Problem requirements — Check each line of the material below for the word "lamp". State how many lines have it, and nothing more.
----
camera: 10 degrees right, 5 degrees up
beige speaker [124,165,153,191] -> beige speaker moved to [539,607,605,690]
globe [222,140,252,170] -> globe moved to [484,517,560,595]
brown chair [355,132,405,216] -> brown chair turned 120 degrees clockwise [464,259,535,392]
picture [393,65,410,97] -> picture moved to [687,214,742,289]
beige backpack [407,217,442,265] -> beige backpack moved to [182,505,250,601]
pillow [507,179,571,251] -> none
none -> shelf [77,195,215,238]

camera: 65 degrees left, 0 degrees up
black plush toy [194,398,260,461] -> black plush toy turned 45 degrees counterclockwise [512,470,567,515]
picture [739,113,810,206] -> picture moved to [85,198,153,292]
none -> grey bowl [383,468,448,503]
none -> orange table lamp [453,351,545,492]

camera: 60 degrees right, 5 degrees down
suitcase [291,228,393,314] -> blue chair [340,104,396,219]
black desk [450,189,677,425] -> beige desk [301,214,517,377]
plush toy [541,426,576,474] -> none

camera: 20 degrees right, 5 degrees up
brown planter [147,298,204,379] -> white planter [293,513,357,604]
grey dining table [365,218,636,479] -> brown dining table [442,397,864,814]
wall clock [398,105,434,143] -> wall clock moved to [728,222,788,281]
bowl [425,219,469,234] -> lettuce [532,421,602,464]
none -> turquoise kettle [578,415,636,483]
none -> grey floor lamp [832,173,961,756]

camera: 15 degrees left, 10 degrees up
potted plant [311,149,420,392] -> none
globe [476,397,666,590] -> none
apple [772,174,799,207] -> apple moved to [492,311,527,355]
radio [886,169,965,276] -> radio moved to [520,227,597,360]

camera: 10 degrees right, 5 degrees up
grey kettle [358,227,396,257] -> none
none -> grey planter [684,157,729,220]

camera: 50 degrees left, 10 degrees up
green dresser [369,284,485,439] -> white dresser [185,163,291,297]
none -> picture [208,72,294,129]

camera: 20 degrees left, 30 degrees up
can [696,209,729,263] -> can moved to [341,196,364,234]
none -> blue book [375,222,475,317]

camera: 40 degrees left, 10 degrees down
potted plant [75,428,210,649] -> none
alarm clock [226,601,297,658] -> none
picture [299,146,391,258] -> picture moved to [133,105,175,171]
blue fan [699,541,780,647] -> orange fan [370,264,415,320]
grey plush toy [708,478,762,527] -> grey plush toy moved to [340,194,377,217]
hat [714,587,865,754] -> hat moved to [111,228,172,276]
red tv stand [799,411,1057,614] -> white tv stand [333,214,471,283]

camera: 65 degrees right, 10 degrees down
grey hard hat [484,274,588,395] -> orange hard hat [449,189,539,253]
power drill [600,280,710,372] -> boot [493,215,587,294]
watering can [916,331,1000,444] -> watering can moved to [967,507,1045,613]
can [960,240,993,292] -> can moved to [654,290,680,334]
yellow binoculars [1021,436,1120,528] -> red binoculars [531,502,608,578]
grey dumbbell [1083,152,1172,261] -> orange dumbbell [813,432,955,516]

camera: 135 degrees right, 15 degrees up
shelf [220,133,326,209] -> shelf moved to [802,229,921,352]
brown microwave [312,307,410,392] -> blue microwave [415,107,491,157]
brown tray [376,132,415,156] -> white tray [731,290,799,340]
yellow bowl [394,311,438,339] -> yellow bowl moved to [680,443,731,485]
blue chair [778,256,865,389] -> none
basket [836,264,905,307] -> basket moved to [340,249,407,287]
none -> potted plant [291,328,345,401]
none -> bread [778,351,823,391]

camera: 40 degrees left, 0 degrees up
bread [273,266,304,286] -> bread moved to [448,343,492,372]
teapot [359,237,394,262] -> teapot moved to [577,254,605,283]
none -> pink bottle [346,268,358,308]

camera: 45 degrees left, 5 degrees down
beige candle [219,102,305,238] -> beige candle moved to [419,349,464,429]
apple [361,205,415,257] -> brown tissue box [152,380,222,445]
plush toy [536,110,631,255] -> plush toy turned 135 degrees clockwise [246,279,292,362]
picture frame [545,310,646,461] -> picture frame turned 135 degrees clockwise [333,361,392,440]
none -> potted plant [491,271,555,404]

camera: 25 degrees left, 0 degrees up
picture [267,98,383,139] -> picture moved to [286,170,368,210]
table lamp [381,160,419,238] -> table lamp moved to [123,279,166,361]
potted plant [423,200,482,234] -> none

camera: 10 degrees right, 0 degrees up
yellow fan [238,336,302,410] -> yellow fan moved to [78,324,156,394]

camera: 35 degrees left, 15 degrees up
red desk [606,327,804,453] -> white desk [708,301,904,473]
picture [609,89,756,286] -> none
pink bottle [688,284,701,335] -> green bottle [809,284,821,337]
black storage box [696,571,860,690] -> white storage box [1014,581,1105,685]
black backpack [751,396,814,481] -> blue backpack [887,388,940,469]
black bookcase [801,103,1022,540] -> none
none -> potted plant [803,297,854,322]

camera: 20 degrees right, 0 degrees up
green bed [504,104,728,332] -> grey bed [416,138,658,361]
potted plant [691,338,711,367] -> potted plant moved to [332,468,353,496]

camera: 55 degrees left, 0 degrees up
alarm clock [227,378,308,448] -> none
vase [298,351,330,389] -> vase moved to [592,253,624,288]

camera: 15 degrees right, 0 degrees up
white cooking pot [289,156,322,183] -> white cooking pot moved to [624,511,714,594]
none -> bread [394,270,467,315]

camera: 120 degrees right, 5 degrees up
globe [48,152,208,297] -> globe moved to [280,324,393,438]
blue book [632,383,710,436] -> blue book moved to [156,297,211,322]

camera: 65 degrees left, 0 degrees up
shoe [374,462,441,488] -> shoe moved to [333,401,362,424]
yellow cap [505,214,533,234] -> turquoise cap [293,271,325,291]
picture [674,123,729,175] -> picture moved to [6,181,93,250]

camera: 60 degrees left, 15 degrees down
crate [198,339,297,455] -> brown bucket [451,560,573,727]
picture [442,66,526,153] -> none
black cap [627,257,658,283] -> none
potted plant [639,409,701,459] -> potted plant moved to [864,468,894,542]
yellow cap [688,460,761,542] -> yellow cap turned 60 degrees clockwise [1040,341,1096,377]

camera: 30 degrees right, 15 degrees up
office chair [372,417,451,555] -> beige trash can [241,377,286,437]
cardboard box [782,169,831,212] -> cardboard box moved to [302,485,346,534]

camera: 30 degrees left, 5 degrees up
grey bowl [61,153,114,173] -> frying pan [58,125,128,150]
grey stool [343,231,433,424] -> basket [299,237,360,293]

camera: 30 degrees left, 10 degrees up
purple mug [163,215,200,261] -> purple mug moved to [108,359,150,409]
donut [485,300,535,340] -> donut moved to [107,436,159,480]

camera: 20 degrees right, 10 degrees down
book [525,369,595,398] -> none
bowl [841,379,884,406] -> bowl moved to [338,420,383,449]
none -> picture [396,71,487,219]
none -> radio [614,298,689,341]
----
Answer — 3